In The Journal of Unitarian Universalist History you can also find a great essay about the historical circumstances of the sermon by Dr Lovas Borbala, a historian who specializes in the Unitarian sermonic literature of the XVIth century,

In this sermon you look through a window into late XVIth century Transylvania, and hear the words of a contemporary of Shakespeare.  So, sit back, relax, allow your time machine to take you back to around 1597, and enjoy this gem of a sermon, available the first time in English.

Translated Sermon #26: With God, in the Service of Mankind by Szabó Dezső

For full text go to the menu on top of the UnitarianTorch home page, click on Translated Transylvanian Unitarian Sermons line, and then click on the title: SermonWithGodintheServiceofMankind.

Summary of sermon: This sermon was written in 1971.   The sermon is urging us to follow the command of Jesus to the disciples in Mark 10: 42-44, and dedicate our lives to the service of everyone. The author passes down to us the flame of commitment to service.  The circumstances of the writer of this sermon is also something to think about.  Szabó Dezső was an ordained unitarian minister in the village of Nagyajta until 1959, when he was arrested on charges that he committed acts that challenged the ruling communist order. He was sentenced to 20 years of prison.  He received amnesty, and then he eventually became a minister in Kolozsvár.   It is a magnificent expression of dignity, and following the ideal of Jesus when Szabó Dezső responds with the words of this sermon to the monumental injustice perpetrated on him. His grandson, Korodi Alpár, is a teacher of history in the János Zsigmond Unitárius Kollegium (Unitarian High School) in Kolozsvár.  The Nagyajta Unitárius Egyházközség is partnering with the First Unitarian Society of Madison, Wisconsin.

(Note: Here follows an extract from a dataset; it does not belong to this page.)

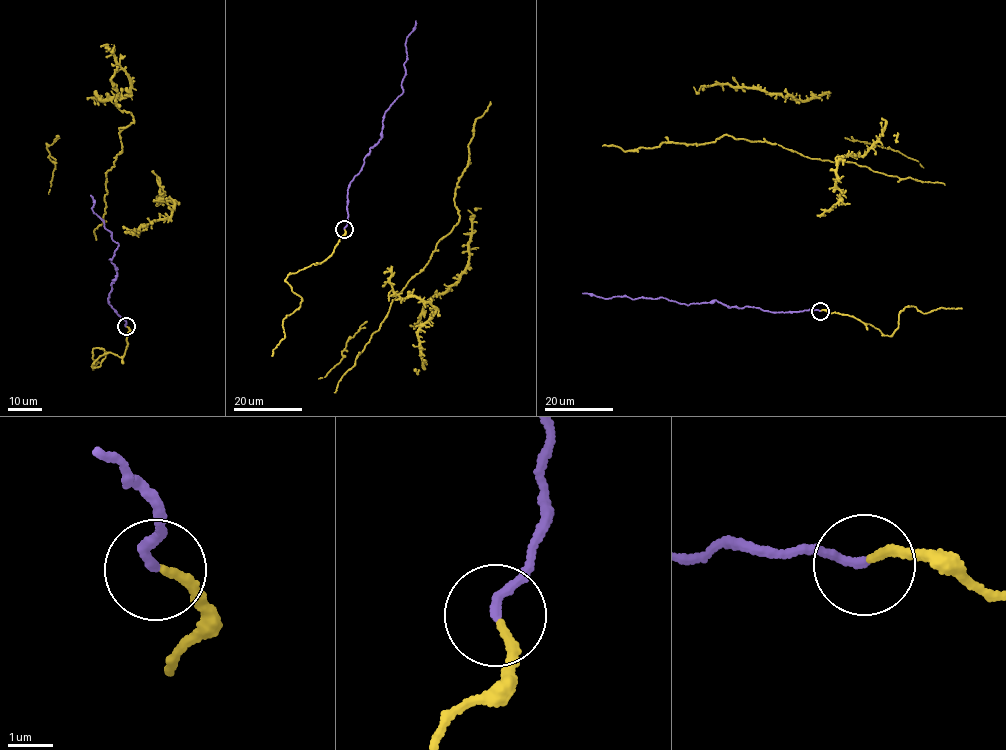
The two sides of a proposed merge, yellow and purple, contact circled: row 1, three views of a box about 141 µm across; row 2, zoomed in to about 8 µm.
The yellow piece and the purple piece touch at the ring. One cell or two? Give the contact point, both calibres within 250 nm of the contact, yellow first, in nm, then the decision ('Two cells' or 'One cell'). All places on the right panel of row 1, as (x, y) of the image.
Place: (820, 311). Thickness 180 nm (yellow) against 190 nm. One cell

Translated Sermon #25: Turning Toward God by Tódor Csaba

For full text go to the menu on top of the UnitarianTorch home page, click on Translated Transylvanian Unitarian Sermons line, and then click on the title: SermonTurningTowardGod.

Summary of sermon: The sermon was written in 2009.   The sermon interprets the meeting between Jesus and Nicodemus as described in the Book of John, Chapter 3, verses 2-10; it encourages us to go the extra mile, to turn toward God, and to become someone who is born of the Spirit.    Tódor Csaba is an ordained Transylvanian unitarian minister serving at the Székelykeresztúr church.  They are partnered with the First Parish in Concord, Massachusetts.    Tódor Csaba was a Starr King School of Ministry Balazs scholar in 2004-2004. He is a contributor to the practical theology booklets titled Unitárius Szószék.